Bring your own device (BYOD) eases the IT budget for many schools, which would otherwise have to buy or lease school computers.
But it often brings financial pain to low income parents. Some schools do find ways to fund devices directly. Although a “nightmare”, as one decile 10 principal described it to EA, “where there’s a will, there’s a way”. But the other model starting to find favour, especially in lower deciles schools, is devices provided upfront to whānau through a community partnership and paid back using microfinancing.
The poster child for this model is Auckland’s Manaiakalani Education Trust cluster. With the help of corporate funding, Chromebooks and related devices were bought for every child in 12 schools. Families make weekly $3.65 repayments over three years. The cost covers the device, licences, a robust case, insurance and extended warranty. Every child has the same device. “We reduce choice to maximise access,” says Manaiakalani executive officer Jenny Oxley.

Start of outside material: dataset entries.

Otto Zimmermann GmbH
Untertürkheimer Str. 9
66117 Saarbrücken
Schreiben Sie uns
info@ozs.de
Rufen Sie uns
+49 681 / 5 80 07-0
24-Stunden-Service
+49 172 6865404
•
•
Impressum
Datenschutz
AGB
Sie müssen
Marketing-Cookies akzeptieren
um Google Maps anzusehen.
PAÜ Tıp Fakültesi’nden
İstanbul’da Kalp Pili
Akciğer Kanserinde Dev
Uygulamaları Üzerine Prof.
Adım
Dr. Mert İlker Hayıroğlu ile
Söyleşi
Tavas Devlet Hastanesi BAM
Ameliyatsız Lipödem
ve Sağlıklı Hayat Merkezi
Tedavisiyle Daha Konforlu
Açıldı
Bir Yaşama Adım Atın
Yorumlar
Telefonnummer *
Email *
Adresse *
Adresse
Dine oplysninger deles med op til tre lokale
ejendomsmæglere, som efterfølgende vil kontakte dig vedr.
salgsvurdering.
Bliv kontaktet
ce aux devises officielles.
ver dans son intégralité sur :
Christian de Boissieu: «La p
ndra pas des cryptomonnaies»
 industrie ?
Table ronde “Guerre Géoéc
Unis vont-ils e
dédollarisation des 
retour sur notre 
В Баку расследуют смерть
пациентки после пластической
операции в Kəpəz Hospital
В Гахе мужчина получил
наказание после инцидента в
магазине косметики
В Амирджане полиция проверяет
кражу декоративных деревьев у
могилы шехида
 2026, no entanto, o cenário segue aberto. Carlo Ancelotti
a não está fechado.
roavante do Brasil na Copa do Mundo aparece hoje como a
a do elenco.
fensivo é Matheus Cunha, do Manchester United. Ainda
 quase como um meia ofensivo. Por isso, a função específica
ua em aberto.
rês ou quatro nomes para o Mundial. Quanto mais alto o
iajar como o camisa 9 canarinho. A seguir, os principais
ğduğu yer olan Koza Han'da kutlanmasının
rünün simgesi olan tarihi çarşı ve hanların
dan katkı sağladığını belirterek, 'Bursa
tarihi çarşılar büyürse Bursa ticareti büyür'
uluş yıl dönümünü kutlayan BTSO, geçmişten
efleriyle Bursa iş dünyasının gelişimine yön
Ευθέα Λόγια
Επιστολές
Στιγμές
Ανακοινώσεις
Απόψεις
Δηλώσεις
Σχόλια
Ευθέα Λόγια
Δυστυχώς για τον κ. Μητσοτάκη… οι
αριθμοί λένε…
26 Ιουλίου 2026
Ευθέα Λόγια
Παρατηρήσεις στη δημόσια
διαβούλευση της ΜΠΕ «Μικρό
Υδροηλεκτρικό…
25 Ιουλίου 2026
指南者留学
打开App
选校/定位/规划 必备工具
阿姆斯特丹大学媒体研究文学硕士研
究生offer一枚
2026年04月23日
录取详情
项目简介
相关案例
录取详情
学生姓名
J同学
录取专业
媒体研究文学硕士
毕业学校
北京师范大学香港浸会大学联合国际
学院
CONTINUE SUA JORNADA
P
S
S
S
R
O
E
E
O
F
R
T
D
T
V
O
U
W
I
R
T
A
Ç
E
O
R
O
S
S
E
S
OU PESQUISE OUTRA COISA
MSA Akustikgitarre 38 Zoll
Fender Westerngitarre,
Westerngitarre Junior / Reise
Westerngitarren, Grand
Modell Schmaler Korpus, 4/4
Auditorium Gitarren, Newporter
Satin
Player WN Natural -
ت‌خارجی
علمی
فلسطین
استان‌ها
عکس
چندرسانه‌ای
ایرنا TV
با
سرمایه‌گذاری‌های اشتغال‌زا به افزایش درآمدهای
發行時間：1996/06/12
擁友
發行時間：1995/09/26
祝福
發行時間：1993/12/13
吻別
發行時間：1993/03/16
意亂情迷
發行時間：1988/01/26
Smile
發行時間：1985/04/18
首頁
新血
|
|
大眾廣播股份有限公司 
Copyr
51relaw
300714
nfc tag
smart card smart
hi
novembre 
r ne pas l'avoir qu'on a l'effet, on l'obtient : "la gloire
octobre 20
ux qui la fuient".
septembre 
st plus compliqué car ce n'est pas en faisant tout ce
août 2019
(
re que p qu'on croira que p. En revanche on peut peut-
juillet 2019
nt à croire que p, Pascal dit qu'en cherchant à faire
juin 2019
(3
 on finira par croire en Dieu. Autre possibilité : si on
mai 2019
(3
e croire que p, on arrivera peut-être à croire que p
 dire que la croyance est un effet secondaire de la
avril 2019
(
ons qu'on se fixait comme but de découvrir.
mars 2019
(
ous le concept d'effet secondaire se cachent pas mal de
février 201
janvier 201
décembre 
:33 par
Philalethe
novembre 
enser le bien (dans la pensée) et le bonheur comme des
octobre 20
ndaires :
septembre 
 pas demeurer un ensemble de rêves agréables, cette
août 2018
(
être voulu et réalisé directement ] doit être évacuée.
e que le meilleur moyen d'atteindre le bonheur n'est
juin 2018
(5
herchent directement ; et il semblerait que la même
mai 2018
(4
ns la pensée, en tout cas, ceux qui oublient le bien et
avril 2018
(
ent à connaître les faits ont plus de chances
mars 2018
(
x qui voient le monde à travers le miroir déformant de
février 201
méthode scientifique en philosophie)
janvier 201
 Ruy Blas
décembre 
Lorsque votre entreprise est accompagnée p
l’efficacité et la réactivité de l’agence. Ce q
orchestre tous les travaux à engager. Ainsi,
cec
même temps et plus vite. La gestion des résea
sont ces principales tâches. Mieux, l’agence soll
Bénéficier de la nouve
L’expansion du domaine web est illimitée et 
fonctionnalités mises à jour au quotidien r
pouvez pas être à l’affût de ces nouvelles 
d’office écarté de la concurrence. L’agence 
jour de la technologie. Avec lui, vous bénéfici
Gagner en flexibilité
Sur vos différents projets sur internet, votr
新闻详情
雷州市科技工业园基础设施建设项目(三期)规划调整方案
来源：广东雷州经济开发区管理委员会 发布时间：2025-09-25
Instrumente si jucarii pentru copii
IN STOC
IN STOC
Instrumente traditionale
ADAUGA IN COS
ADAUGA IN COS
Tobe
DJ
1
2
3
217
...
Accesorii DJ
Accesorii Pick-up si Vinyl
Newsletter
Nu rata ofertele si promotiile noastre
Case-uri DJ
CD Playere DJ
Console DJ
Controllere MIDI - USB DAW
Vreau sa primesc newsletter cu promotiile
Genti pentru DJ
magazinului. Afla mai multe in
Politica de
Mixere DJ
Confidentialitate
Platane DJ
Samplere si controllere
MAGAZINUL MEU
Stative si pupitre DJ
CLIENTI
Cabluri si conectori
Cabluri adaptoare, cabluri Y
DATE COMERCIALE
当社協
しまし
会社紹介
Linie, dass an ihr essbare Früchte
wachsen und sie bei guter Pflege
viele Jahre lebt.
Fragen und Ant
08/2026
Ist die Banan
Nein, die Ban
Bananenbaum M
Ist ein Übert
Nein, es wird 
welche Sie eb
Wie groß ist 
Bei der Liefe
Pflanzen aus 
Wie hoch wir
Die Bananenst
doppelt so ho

Other schools are offering discounted devices, using bulk-buying deals through local retailers or leasing schemes. The key to keeping the costs down for whānau is a) avoiding specifying high end devices such as iPads and b) directing parents to cheaper devices that can be just as effective in the classroom. In South Auckland, Evans says too many schools ask students to buy iPads, when cheaper, perfectly good devices are available. “The parents are poor but they perceive it is shameful for their children to be different to the other children.”
Sources of microfinance include the Taitokerau Education Trust, Salvation Army and credit unions. Another option is Work & Income recoverable assistance loans. Schools can also seek help through organisations such as the 2020 Trust and its Computers in Homes programme.
The microfinance approach can be a learning experience. One trust that loaned money found that low-income whānau were using the money to buy top-of-range-devices, whereas they could have spent several hundred dollars less.
Di Daniels of Computers in Homes, which is funded by the 2020 Trust, says some local education trusts now offer microfinance loans on specified devices rather than leaving it up to the whānau who might choose to spend too much.
But it can be difficult for schools that don’t have access to corporate funding. As the deputy principal at one out-oftown school said, “We investigated deals with local or national companies but in the end we found we were too small to really make it worthwhile for the companies concerned.”
But on the back of the Manaiakalani template and its Outreach Programme, more clusters are emerging and using their combined size to provide equitable learning opportunities for students.
The model often involves initial capital investment/corporate sponsorship leading to partially selfsustaining programmes to supply specified devices to families. The devices are paid off over two to three years. Weekly repayments can be pooled by the trust towards buying the next round of new devices.
Both Te Reanga Ipurangi Ōtaki Education Trust and Te Mana o Kupe Trust in Porirua East, which support clusters in their areas, received some initial funding from the Todd Foundation and the McKenzie Trust. They used it to help set up office administration and a whānau coordinator, says Michele Whiting, principal at Corinna School in Porirua. Even so, the trusts are very dependent on donations. Te Mana o Kupe also received a one-off payment from Manaiakalani to help set up, but isn’t part of their outreach programme.
“The Chromebooks are purchased through a three-year lease arrangement with Spark,” Whiting says. The trusts carry the financial liability if families default on their payments.
At the same time, a piecemeal approach inevitably means some children and schools will miss out. A national policy is required to ensure the equity of every child having a laptop.